For twenty-some years, I was the only black physician in Pitt or Martin counties, and my patient geographical area was Pitt, Martin, Lenoir, Craven, Edgecombe, Wayne, all around. I enjoyed a pretty widespread geographical area of people who would come in for family medicine. Fortunately, and to my great relief, the number of doctors settling in the area [has increased]. Now, we have three other practicing minority physicians in town. [Phone ringing] [Recorder is turned off and then back on.]
ANDREW BEST:
The presence of these other minority doctors has done a lot for me, because before, when I was here by myself, I didn't always have the luxury of coverage that I have now. There were certain of my white doctor friends who, for those twenty-some years, did a good job of covering for me. Nobody ever denied coverage if I said I'm going to a professional meeting. But if I said I just wanted to go down to the ocean and get lost for two or three days, somehow or another, the wife always had something she wanted them to do! I laughed about that, I'd make a joke about it.

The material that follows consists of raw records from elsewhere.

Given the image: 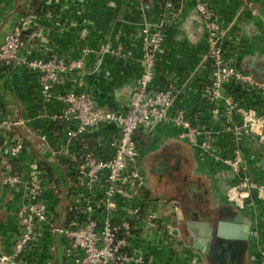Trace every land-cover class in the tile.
<instances>
[{"label":"crops","instance_id":"1","mask_svg":"<svg viewBox=\"0 0 264 264\" xmlns=\"http://www.w3.org/2000/svg\"><path fill=\"white\" fill-rule=\"evenodd\" d=\"M203 1L216 11L225 30V46L232 58L245 69L264 77V0H251L249 7L243 6L240 0ZM30 2L0 0V43L21 15L33 14L36 49L31 50L29 56L52 51L83 60L77 69L85 73L80 82L68 80L57 84L55 90L86 88L99 104L125 111L134 97L130 90L144 69L141 28L146 21L155 22L161 18L162 0H41L40 13L31 10ZM195 5L196 0H179L178 12L167 20L164 27L166 45L159 56L152 85L165 87L170 73L180 87L171 110L183 106L216 128L222 126L221 121L213 115L212 105L198 92L211 66L206 59L207 28ZM102 44L114 49L122 46L129 52L127 55L104 52ZM86 47L90 49L88 52H85ZM45 103L36 71L13 61L0 65L2 112L9 117H24L43 108L52 112L63 105L57 98ZM30 124L35 132L47 134L45 148L38 145L41 140L37 133L32 135L23 126H13L9 132L0 129V143L10 134H20L27 144L17 159L5 160L0 154V174L7 161L11 170L22 171L30 160L36 159L49 180L56 183L55 188L49 183L44 187L53 223L63 227L72 221L84 220L83 207L87 201H82L81 208L75 207L78 194L88 191L74 171L77 150L87 145L96 148L101 156H110V144L119 135V126L105 122L95 134H87L65 149L67 137L62 124L39 119ZM138 138L142 167L149 185L129 196L117 194V207L111 214L114 221L130 218L133 225L127 252L142 251L146 256L144 264H189L194 258L207 261L202 250L193 245L196 229L189 220L195 217L178 190H171L195 182L199 190L206 188V206L216 213L219 206L227 203L223 182H231L234 178L226 173L223 163L211 156H200L188 142L181 140L178 127L173 124L158 125L151 133H138ZM221 141L225 145L230 139L223 135ZM247 147L248 153L254 156L250 158L249 171L255 179L264 182V142L255 137ZM52 150L61 154L60 159H50ZM166 156L169 167L162 165ZM105 188V184H99L95 193L102 194ZM165 198L169 201L165 202ZM20 202V187L0 182V253L12 250L18 226L15 210ZM175 203L179 209H172ZM195 208L202 216L204 205ZM240 210L251 220L252 232L244 264H258L256 256L264 242V202L257 198L255 203ZM92 214L101 220L107 216L100 209ZM64 244L63 232L47 229L38 243L28 249L24 260L17 264H71L64 255Z\"/></svg>","mask_w":264,"mask_h":264},{"label":"built area","instance_id":"2","mask_svg":"<svg viewBox=\"0 0 264 264\" xmlns=\"http://www.w3.org/2000/svg\"><path fill=\"white\" fill-rule=\"evenodd\" d=\"M240 1L243 6L251 5V0ZM161 4V18L156 22L146 21L142 28L144 69L130 90L134 97L125 111L99 104L86 88L55 90L57 84L68 80L80 82L85 73L77 69L83 60L52 51L29 56L30 51L36 49L37 32L31 28L35 23L33 14L21 15L16 25L4 34L0 43V65L9 61L25 64L38 74L43 103L57 98L63 105L52 112L43 108L24 117H9L0 109V129L9 132L13 126H23L32 135L37 133L41 149L45 148L48 138L45 132L34 131L30 123L36 119L63 125L67 137L65 149L87 134H95L105 122L117 124L119 135L111 141L110 156H101L96 148L87 145L77 150L74 171L88 191L78 194L75 207L81 208L82 201H87L83 207L86 217L63 227L53 223L44 196L45 184L55 188L56 183L49 180L37 160H30L22 171L11 170L8 161L5 163L0 182L19 186L21 202L15 210L18 226L12 250L0 253V264H17L24 260L28 249L38 243L47 229L64 233V255L71 264H144L146 256L142 251L127 252L133 233L130 218L116 222L111 214L117 207V194L129 196L148 187L138 133H151L162 124L177 126L178 137L188 142L200 156H211L227 167L226 173L234 178L231 182H223L227 204L240 210L255 203L257 198L264 202V182L255 179L249 171L250 158L254 156L248 153L247 147L255 137L264 142V77L245 69L232 58L225 46V30L216 11L203 0H196L195 7L207 28L206 59L211 66L198 92L212 105V113L222 126L209 125L205 118L195 116L183 106L172 111L180 91L173 76L168 73L172 79L166 78L165 87H154L152 82L160 52L164 50L166 12L176 13L180 6L179 0H162ZM252 11L255 13L256 9ZM101 49L120 53L106 44H102ZM89 50L85 48V52ZM223 135L230 139L225 145L221 143ZM26 146L24 136L10 134L0 143V154L5 160H14ZM60 156L52 150L50 159H60ZM99 184L106 185L102 194L95 193ZM98 209L107 213L102 220L92 214ZM172 209H179L178 203L173 204ZM256 259L258 264H264V242ZM189 264L208 263L194 258Z\"/></svg>","mask_w":264,"mask_h":264},{"label":"water","instance_id":"3","mask_svg":"<svg viewBox=\"0 0 264 264\" xmlns=\"http://www.w3.org/2000/svg\"><path fill=\"white\" fill-rule=\"evenodd\" d=\"M162 163L169 167L167 156ZM226 209L229 204L224 205ZM217 221H212L208 215L189 220L196 229L193 245L208 256L213 264H244V259L251 239V220L239 209ZM229 253V258L227 254Z\"/></svg>","mask_w":264,"mask_h":264},{"label":"flooded vegetation","instance_id":"4","mask_svg":"<svg viewBox=\"0 0 264 264\" xmlns=\"http://www.w3.org/2000/svg\"><path fill=\"white\" fill-rule=\"evenodd\" d=\"M184 184L186 186L182 185V186L177 187L176 189L180 193L181 199H182V201H184L185 206H187V209L190 212H192V215L194 217H196V215H198L199 210H197V208H195V207H197V206L199 207L201 204H203V205L207 204V202H206L207 198H205V196H206L205 192L206 191L204 192V190H199L198 185L195 182L190 181L188 184H186V183H184ZM194 202H196L195 205L193 204ZM226 204L227 203H225L224 205H226ZM224 205L219 206V208H218L219 210H218V212H216L215 215H214V213L211 214L208 211L207 215H210V218L212 219V221H217L218 219L223 218V216H227L228 214L232 213L234 210L233 208H235L234 206L229 205V208L226 209ZM195 238H196V235L194 237V240H195ZM227 256L229 258V253L227 254ZM206 258L209 259V261L211 262V260L208 256H206Z\"/></svg>","mask_w":264,"mask_h":264},{"label":"rangeland","instance_id":"5","mask_svg":"<svg viewBox=\"0 0 264 264\" xmlns=\"http://www.w3.org/2000/svg\"><path fill=\"white\" fill-rule=\"evenodd\" d=\"M178 12V11H177ZM176 12V13H177ZM167 14L165 15L166 16V23L168 24V22H167V20L170 18V15H173V13L174 12H166ZM26 13H24L23 15H25ZM175 14V13H174ZM156 22V21H155ZM166 26V25H165ZM164 26V27H165ZM164 27H163V29H164ZM31 28H34V26L32 25V27ZM143 28V27H142ZM142 28H141V37H142V44H143V30H142ZM164 31H165V29H164ZM166 41V40H165ZM164 41V43L162 44V46H163V49L165 48V45H166V42ZM106 45H108V46H110L109 44H106ZM111 47V46H110ZM113 48V47H112ZM115 50H119L120 51V53H124V55H127L128 54V52H129V50H126V49H124L122 46H120V47H118V48H116ZM162 52H160V54H161ZM122 55V54H121ZM160 56V55H159ZM158 60H159V58H158ZM13 128V127H12ZM200 188V187H199ZM205 189L206 188H202V190H204L205 191ZM177 189L174 187L171 191L172 192H175ZM195 203L196 202H194L193 204L195 205ZM203 204H201V206H202ZM204 210L202 211V214L204 215V216H206L207 215V213H208V211L211 213V214H213L214 213V215L216 214L215 213V211L214 210H211L208 206H206V205H204V208H203ZM213 216V215H212ZM209 218H210V215L208 216ZM214 218V217H213ZM211 219V218H210ZM246 257V256H245ZM205 260H207V263L208 264H212L210 261H209V259H207V258H205ZM244 263H245V259H244Z\"/></svg>","mask_w":264,"mask_h":264},{"label":"trees","instance_id":"6","mask_svg":"<svg viewBox=\"0 0 264 264\" xmlns=\"http://www.w3.org/2000/svg\"><path fill=\"white\" fill-rule=\"evenodd\" d=\"M30 8H31V10H33V12H36V13L42 12L41 0H31Z\"/></svg>","mask_w":264,"mask_h":264}]
</instances>
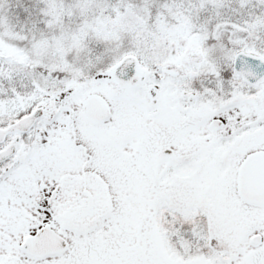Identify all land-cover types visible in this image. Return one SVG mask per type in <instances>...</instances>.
<instances>
[{
	"label": "snow or ice",
	"instance_id": "obj_1",
	"mask_svg": "<svg viewBox=\"0 0 264 264\" xmlns=\"http://www.w3.org/2000/svg\"><path fill=\"white\" fill-rule=\"evenodd\" d=\"M0 264H264V0H0Z\"/></svg>",
	"mask_w": 264,
	"mask_h": 264
}]
</instances>
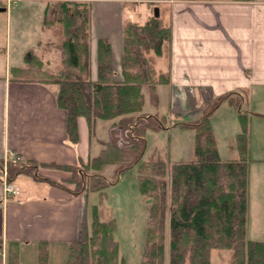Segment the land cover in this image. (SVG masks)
I'll return each mask as SVG.
<instances>
[{
  "label": "crops",
  "instance_id": "1",
  "mask_svg": "<svg viewBox=\"0 0 264 264\" xmlns=\"http://www.w3.org/2000/svg\"><path fill=\"white\" fill-rule=\"evenodd\" d=\"M52 1L0 0V264H9L13 251L18 253V264H39L43 246H48L51 260L58 248L67 249L69 243L91 234L93 205L102 218V201L91 200L95 194L99 198V191L77 189L72 171L63 166H77L98 155L103 148L100 141L109 139L110 129L120 117L98 118L91 137L88 121L80 115L78 139L73 141L67 130V110L57 101L59 85L45 77L27 76L35 70L44 74L64 68L62 33L56 49L52 47L57 44L53 27L60 23H44L45 9ZM75 1H89L91 7L92 80L98 76V40H110L116 80H121L124 26L145 23L155 16V7L159 8L155 17L170 27V37L161 55L153 50L149 55L156 74L168 73L169 82L156 85L159 104L150 111L153 115H164L160 106L165 101L172 106L168 95L163 100V85L170 87L171 96L180 92L188 101L192 99L197 109L226 94L242 99L248 92L264 94V0ZM5 27L8 31L14 27L18 36L14 48L11 39L2 36ZM30 50L41 60V67L25 60ZM13 53L17 62L11 66ZM13 68L23 71L13 72ZM146 100L145 95L143 113H147ZM245 117L248 156L252 155V160L247 158L246 234L248 239L264 240V132L261 127L254 131L253 118ZM14 160L28 167L13 174L20 192L6 198L3 169Z\"/></svg>",
  "mask_w": 264,
  "mask_h": 264
},
{
  "label": "trees",
  "instance_id": "2",
  "mask_svg": "<svg viewBox=\"0 0 264 264\" xmlns=\"http://www.w3.org/2000/svg\"><path fill=\"white\" fill-rule=\"evenodd\" d=\"M51 5L54 16L49 19ZM51 5L45 9L44 23L59 22L63 27L64 68L57 73H45V76L46 81L59 85L57 101L67 110L70 138L78 139L77 118L80 115L86 117L91 137L95 135L98 118L120 117L112 125L109 139L100 141L103 148L98 155L77 166H63L72 171L71 178L77 189L99 191L102 199L105 187L116 182L119 175L133 165H138V188L150 199L142 264H164L167 222L169 264H184L187 255L191 264H211V250L215 247L232 249L234 264H264V240L248 239L246 234L249 183L246 114L240 113L243 131L237 134V159L221 158L209 120L210 110L196 122H180L196 130V160L171 165L165 160H142L147 129L166 126L165 115L142 111L144 90H150V103L157 107L156 85L169 82L168 73L156 74L149 53L152 50L157 55L163 53L170 27L155 16L145 23L130 22L124 26L121 80H116L111 42L100 38L98 76L92 80L89 5L75 0H57ZM71 5L73 11L70 13ZM25 60L42 66L32 50L27 52ZM16 71L23 69L13 68V72ZM228 97V94L219 97L218 102ZM110 164H117L112 182L103 174ZM7 167L9 177L13 178L14 173L27 169L28 165L14 160ZM166 175L169 181L162 179ZM92 217L91 234L84 241L69 243L67 264H117L118 260L124 263L114 237L115 219L103 221L97 205L92 207ZM16 252H12L13 256L9 252V264H18ZM47 259L48 252L41 248L39 264L47 263Z\"/></svg>",
  "mask_w": 264,
  "mask_h": 264
},
{
  "label": "rangeland",
  "instance_id": "3",
  "mask_svg": "<svg viewBox=\"0 0 264 264\" xmlns=\"http://www.w3.org/2000/svg\"><path fill=\"white\" fill-rule=\"evenodd\" d=\"M56 1L57 0H53L51 4ZM84 2L89 5L91 10L89 1ZM72 7L73 6L71 5V11ZM53 11L54 6L51 5L48 14L49 19L54 16ZM52 24L54 25V23ZM54 26H58L56 29L53 27V32L55 31L53 33V38L57 43V39L60 38L59 34L62 33L61 36L63 35V28L60 24H55ZM13 28L14 27H10L8 31V28L5 27L2 34L4 40L8 37L11 39L12 48L15 47V39H18V36L14 34ZM56 45L58 46V43L52 47L54 48ZM4 46H6V44ZM54 49L50 51H55ZM11 59V66L16 65L15 63L17 60L14 53ZM19 61L20 62L18 63H21L22 60ZM27 76H41L46 78L45 73L40 74L37 70L29 72ZM162 87H164V89H162L163 100L165 101L164 97L166 98V95H168L167 97L169 101H171L172 106L170 108V104L166 105V101L160 106V109H164L161 112H163L167 118L165 127L159 129L149 128V130L146 131V148L143 153L142 160H165L169 163V165L180 161L196 160V130L194 128L184 127L180 125V122H196L210 110L209 120L212 126L213 135L216 140L220 156L224 160L239 158L237 134L243 131L240 113H245L246 116H251L253 118V122L251 121V123L254 131L261 127V130L264 132V121L260 120L261 116L264 115V94L261 95L259 93L248 92L244 99H239V97L237 98L235 95H230L228 98L220 100L219 102V98H213L209 102L204 103V106L201 108L198 107L197 109L195 108L192 99L188 101L187 97H184L180 92H175L174 96L173 94L171 96L169 92L170 87L166 85H163ZM144 92L147 98L146 112L150 113V111L154 109L149 99L150 90L145 89ZM213 106L214 108H212ZM250 111H258L260 113L253 115ZM176 112L180 113V115ZM92 115H95L94 111L92 112ZM161 115L162 114H160V116ZM100 134L103 135L101 130ZM250 155H247L248 160H252ZM115 166H117V164H110L103 170V174L106 176L109 175L108 180L111 182L115 177L113 175ZM162 179L169 181V175L162 177ZM8 180L13 181L11 177H8ZM91 200L97 202L99 201L98 203L102 201L101 219L103 221H108L111 218H114L116 221L114 237L119 243V257L124 258V263L118 260L117 264H142V253L146 242L147 227L149 222L150 199L149 197L143 195L138 188V165H133L125 173L119 175L116 182L105 187V195L102 199L100 195L99 198H97V194H95L94 199L91 198ZM249 237L255 236L249 234ZM42 249L44 252H48V246H43ZM55 251L59 253L55 254L53 252L51 260L48 253L47 263L45 264H67L69 254L68 247L67 249H65V247L58 248ZM61 252L64 253L61 254ZM211 252V264H234L232 261V249L215 247L212 248ZM66 254L67 258L65 259ZM11 256H13L12 252ZM169 256V226L167 222L164 264H169ZM184 264H191L189 255L185 258Z\"/></svg>",
  "mask_w": 264,
  "mask_h": 264
},
{
  "label": "built area",
  "instance_id": "4",
  "mask_svg": "<svg viewBox=\"0 0 264 264\" xmlns=\"http://www.w3.org/2000/svg\"><path fill=\"white\" fill-rule=\"evenodd\" d=\"M11 2L12 0H8ZM9 172L8 167L5 166L3 169V178H4V196L9 197L12 195H17L20 192V188L11 180H8Z\"/></svg>",
  "mask_w": 264,
  "mask_h": 264
},
{
  "label": "water",
  "instance_id": "5",
  "mask_svg": "<svg viewBox=\"0 0 264 264\" xmlns=\"http://www.w3.org/2000/svg\"><path fill=\"white\" fill-rule=\"evenodd\" d=\"M0 9H3V8H0ZM154 15L155 16H159V8L158 7H155V9H154Z\"/></svg>",
  "mask_w": 264,
  "mask_h": 264
}]
</instances>
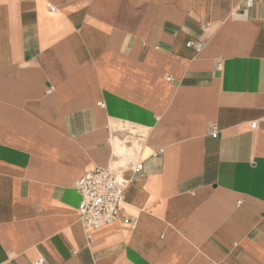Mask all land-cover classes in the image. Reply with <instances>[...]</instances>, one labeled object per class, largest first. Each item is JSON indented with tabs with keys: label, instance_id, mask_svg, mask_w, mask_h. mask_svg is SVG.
<instances>
[{
	"label": "crops",
	"instance_id": "obj_1",
	"mask_svg": "<svg viewBox=\"0 0 264 264\" xmlns=\"http://www.w3.org/2000/svg\"><path fill=\"white\" fill-rule=\"evenodd\" d=\"M136 162L86 229L74 183ZM41 258L264 264V0H0V264Z\"/></svg>",
	"mask_w": 264,
	"mask_h": 264
},
{
	"label": "built area",
	"instance_id": "obj_2",
	"mask_svg": "<svg viewBox=\"0 0 264 264\" xmlns=\"http://www.w3.org/2000/svg\"><path fill=\"white\" fill-rule=\"evenodd\" d=\"M49 9L54 10L52 6H49ZM187 47L199 49L201 45L190 41ZM252 127L254 128L255 124H252ZM211 136L216 138L217 132L213 131ZM141 169L140 162L125 166L121 171L99 167L76 181L73 187L80 197L77 215L81 224L92 230L113 222L119 214L128 186L136 181L135 175ZM43 263L41 258L34 264Z\"/></svg>",
	"mask_w": 264,
	"mask_h": 264
}]
</instances>
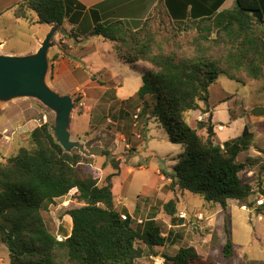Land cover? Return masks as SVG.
Listing matches in <instances>:
<instances>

But the presence of minority doctors has made my life much more bearable.
KAREN KRUSE THOMAS:
So that started in maybe the late '70s?
ANDREW BEST:
Yeah, mm-hmm. Dr. Land has been here about 16 years now, and Dr. Arliss has been here maybe 15. I would say the early '80s is when some help came along.

Page 23
KAREN KRUSE THOMAS:
That's about all my questions. Can you think of anything you wanted to add.
ANDREW BEST:
I don't think so. I've tried to give you a comprehensive overview, and maybe you can pick out a few things.